Yelp.com denied any inequal treatment of the businesses reviewed on its site, explaining that the contracts sell “advertising and nothing more.”
But changes just announced by Yelp’s Founder and Chief Executive Officer Jeremy Stoppelman indicate the company is making some big changes -- and those changes seem to touch on the complaints outlined in the class-action suit.
The two major changes are that Yelp users will now be able to see reviews previously filtered out by Yelp’s programming, and advertisers will no longer be allowed to post a “favorite review” at the top of their listing page.
“Today we’re announcing two important product changes to reinforce that trust and make it even more clear that Yelp treats review content equally for all businesses, with no connection between advertising and reviews,” Stoppleman writes in an April 5 blog. “Despite our best efforts to educate consumers and the small business community, myths about Yelp have persisted.

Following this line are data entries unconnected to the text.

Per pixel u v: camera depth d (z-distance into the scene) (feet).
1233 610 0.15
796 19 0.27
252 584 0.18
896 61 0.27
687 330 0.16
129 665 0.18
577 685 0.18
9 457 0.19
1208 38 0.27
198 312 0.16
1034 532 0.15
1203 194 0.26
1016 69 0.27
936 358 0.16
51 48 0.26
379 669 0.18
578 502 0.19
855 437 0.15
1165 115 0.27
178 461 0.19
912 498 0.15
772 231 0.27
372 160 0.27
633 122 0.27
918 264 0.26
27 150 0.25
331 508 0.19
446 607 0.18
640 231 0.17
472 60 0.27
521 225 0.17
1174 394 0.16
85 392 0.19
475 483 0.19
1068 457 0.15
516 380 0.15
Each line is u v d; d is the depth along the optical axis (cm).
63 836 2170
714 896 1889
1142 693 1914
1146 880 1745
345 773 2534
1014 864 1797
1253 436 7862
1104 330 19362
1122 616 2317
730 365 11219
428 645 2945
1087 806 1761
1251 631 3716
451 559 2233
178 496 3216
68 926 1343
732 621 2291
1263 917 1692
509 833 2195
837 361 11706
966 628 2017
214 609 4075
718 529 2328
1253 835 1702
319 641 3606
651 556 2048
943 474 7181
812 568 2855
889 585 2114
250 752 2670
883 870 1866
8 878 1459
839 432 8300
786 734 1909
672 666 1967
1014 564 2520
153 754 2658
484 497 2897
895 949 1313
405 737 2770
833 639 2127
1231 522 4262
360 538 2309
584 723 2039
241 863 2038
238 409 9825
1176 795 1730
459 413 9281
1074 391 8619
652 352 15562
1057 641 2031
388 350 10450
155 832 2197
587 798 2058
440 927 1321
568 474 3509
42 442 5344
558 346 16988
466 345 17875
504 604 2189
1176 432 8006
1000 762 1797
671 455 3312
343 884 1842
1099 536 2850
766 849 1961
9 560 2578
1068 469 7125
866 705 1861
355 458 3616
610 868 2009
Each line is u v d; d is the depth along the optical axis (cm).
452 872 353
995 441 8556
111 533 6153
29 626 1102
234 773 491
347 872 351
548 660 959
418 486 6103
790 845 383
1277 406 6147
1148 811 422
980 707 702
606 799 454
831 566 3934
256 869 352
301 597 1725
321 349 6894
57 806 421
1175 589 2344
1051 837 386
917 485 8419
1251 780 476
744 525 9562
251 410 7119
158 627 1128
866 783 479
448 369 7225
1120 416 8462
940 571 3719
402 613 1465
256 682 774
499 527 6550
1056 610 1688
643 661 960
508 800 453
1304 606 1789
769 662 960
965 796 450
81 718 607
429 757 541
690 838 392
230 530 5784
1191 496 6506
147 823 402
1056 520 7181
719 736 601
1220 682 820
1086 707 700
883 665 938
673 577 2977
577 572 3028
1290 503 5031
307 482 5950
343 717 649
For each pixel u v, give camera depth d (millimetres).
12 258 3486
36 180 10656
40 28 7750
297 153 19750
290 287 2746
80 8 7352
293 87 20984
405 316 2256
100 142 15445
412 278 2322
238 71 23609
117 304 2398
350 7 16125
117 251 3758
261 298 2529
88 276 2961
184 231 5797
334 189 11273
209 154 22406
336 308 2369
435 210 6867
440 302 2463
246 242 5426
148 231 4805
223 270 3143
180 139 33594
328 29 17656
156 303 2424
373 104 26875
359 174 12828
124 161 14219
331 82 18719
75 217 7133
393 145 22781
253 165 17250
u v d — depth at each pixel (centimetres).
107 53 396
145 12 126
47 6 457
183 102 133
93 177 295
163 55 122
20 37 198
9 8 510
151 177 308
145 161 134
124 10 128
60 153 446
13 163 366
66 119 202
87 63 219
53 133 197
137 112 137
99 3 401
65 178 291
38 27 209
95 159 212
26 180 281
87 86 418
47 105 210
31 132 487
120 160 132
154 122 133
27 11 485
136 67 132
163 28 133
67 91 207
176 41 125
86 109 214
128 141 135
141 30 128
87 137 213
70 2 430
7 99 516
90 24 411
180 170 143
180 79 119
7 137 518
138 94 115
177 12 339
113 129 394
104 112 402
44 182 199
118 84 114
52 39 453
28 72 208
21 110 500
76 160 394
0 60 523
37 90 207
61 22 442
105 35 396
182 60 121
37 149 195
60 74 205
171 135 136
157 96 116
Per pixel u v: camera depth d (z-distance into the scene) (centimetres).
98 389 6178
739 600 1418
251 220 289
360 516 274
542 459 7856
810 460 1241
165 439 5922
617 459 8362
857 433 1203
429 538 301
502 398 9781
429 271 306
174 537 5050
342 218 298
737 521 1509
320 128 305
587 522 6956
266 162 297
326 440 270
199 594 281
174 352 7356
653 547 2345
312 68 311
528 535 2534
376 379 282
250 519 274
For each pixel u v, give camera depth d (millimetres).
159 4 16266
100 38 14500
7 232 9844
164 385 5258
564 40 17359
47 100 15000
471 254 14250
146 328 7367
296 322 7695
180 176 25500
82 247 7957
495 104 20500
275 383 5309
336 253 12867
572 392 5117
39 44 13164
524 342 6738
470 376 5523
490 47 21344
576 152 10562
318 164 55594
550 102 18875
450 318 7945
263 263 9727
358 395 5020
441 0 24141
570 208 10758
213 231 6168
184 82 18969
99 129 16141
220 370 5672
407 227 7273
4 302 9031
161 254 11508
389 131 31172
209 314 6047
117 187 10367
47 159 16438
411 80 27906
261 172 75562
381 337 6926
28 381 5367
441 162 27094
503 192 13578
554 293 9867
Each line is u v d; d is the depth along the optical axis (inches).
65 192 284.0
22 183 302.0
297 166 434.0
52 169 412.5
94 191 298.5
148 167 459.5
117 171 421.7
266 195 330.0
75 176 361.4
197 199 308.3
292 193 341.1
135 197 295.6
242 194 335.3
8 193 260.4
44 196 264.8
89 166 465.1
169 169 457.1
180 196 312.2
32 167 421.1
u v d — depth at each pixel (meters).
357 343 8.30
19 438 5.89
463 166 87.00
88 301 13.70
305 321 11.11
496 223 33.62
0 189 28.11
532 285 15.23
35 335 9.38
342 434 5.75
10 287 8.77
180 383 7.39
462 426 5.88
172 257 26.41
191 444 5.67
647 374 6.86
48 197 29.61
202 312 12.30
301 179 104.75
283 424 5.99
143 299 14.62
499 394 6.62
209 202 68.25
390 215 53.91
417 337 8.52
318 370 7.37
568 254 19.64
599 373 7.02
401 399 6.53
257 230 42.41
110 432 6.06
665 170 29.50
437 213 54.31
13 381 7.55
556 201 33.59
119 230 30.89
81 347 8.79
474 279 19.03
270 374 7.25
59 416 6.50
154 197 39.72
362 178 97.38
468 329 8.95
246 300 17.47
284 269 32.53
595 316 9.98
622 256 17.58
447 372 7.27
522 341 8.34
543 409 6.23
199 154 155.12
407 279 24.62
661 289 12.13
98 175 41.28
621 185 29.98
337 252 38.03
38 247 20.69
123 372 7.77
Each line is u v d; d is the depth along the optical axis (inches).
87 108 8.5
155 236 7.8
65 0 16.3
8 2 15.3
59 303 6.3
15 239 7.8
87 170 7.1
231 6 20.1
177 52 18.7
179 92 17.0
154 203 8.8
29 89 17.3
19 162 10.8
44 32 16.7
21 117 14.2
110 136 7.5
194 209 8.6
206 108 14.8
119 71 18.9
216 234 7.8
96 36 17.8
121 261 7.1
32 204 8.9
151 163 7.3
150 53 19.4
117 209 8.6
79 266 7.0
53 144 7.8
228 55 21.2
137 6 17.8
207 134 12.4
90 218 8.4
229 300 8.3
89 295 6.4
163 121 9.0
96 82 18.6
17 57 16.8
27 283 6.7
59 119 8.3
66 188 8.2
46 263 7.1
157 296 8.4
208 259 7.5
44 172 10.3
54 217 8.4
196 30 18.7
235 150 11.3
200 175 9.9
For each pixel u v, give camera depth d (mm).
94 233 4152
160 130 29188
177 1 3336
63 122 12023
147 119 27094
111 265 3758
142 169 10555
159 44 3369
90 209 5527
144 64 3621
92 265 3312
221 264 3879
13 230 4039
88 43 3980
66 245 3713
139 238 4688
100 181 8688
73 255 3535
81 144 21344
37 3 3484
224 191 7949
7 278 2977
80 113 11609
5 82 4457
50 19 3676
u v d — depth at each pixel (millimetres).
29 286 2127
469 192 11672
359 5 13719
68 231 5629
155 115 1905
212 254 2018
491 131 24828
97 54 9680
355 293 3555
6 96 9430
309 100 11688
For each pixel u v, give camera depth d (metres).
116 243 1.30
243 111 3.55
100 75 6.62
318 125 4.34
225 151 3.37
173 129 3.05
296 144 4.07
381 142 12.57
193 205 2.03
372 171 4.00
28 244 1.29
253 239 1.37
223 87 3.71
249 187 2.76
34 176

We’ve said all along we believe these incorrect notions stem from the combination of the filter and this advertising feature -- and we’re practicing what we preach.
“Lifting the veil on our review filter and doing away with “favorite review” will make it even clearer that displayed reviews on Yelp are completely independent of advertising — or any sort of manipulation. We also hope it will demonstrate the importance of a safeguard such as our filter and the unique challenge we face daily to maintain the integrity of the review content on our site.”
Other minor changes include the creation of a small business advisory council to provide Yelp management “guidance and perspective regarding the concerns of small-business owners.” “The recent modifications to the Web site are an important first step in the right direction for the thousands of businesses who have seen their livelihoods trampled or threatened by Yelp’s extortionate practices,” counters Jared Beck, lead attorney for Perrault’s class-action suit. “Small businesses have been expressing their outage at Yelp’s dirty business practices for a long time, and it is unfortunate that it took the filing of a class action to get Yelp to make even these amends.”
The class-action suit is pending in the U.S. District Court for the Central District of California.